Why Darden mattered:
I got a do-over by going to Darden. I was a job switcher in every sense of the word. I was so non-traditional that some people wondered what in the world I was doing at Darden and what in the world I would ever do after. That’s okay. And when I turned down a very lucrative job in a top-rate training program with one of the largest companies in the world, some people told me I was crazy. Absolutely nuts. And that’s okay, too. I knew me better than they did. There’s a great video on You Tube that gets me through criticism like this; it’s the 60-second ad that Apple ran in their “Think Different” campaign. It’s their salute to the Crazy Ones – have a look at http://www.youtube.com/watch?v=Dvn_Ied9t4M. This little clip keeps me going. Crazy ones are the ones who make a difference. “The right answer” is not always essential, and many times is counter-productive. Darden showed me that humility, creativity, and diligence will get you everywhere.

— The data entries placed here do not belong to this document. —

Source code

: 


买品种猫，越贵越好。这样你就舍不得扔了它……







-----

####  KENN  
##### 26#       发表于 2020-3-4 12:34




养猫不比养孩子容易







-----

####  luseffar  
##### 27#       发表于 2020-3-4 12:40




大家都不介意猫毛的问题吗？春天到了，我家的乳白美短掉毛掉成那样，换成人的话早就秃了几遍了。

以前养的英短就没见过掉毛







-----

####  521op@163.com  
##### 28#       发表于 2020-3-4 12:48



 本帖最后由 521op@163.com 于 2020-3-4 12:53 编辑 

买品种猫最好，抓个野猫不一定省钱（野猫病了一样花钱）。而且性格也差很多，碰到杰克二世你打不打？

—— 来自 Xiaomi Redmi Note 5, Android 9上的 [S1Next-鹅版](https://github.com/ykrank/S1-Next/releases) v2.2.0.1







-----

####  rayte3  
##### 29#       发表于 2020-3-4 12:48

And finally a word about toy recalls:
My boss was recently put in charge of managing and communicating safety initiatives across the enterprise. Right now, he is up in Toronto walking our Canadian stores with the CEO and President, and preparing to address the Board tomorrow morning on the issue of toy safety. Because we are privately held, the Board is made up entirely of private equity investors. When they did their investment analysis, I can guarantee that they did not account for tens of millions of toys being recalled by the world’s largest toy manufacturer right before the Christmas shopping season. My boss and I have agonized over the presentation deck for weeks, and now it’s show time.

We will be a better company for going through this, even as every analyst on Wall Street speculates about what this will do to the holiday shopping season. We will have better relationships throughout our supply chain as a result. We will hold ourselves to higher standards of responsibility and accountability. I have had a front-row seat to the end of an era in this industry – the days of cheap product without consequences are over. Manufacturers can no longer squeeze overseas production facilities – there is nothing left for them to give. We thought we were in the toy business; we’re not. Fundamentally, we are in the trust business, and it will take some work to regain that trust and to use it to define who we are and what we mean to our guests. It’s about re-invention and re-purposing, and it is the most critical work a company can ever do. And we’re doing it.